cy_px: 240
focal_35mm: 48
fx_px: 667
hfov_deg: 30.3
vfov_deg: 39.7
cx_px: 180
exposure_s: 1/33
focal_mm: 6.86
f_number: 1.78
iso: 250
--
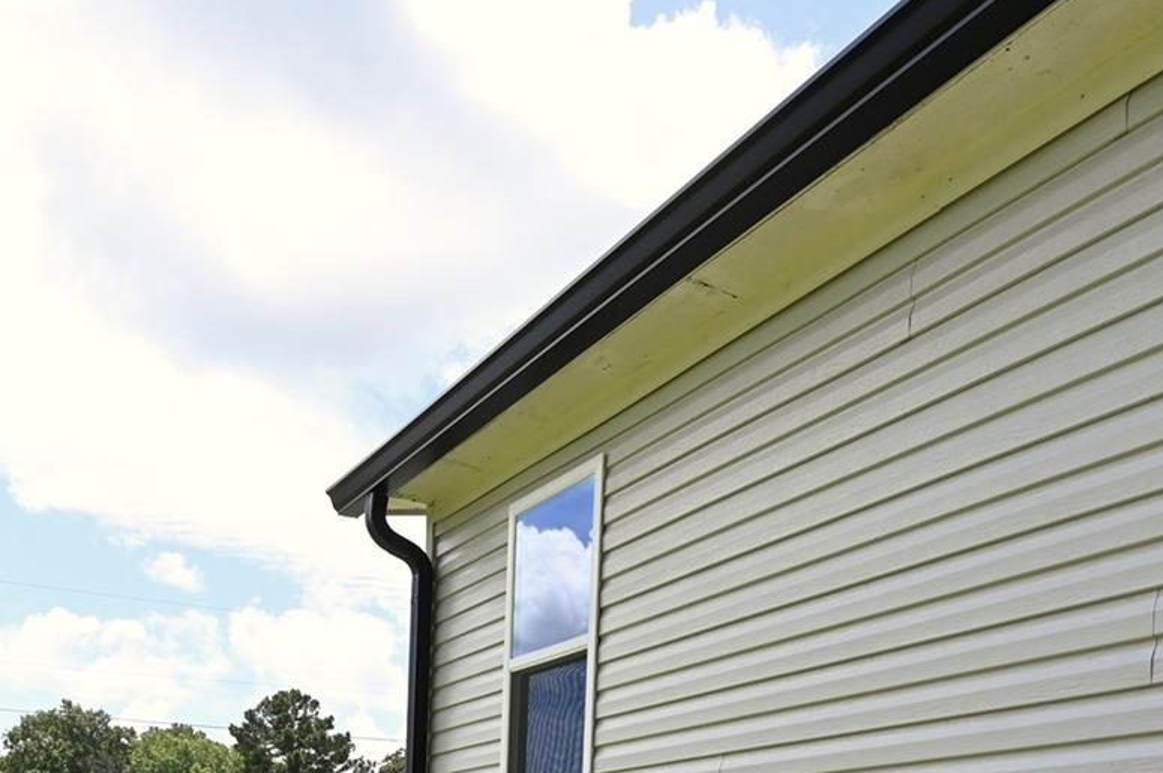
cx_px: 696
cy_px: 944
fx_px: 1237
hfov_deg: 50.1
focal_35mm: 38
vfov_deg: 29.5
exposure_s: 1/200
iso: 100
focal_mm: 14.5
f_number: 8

Work request: The answer is the run of lines above from the line containing "fx_px: 1237" through the line containing "f_number: 8", copied exactly and alone.

Worked solution:
fx_px: 1237
hfov_deg: 50.1
focal_35mm: 38
vfov_deg: 29.5
exposure_s: 1/200
iso: 100
focal_mm: 14.5
f_number: 8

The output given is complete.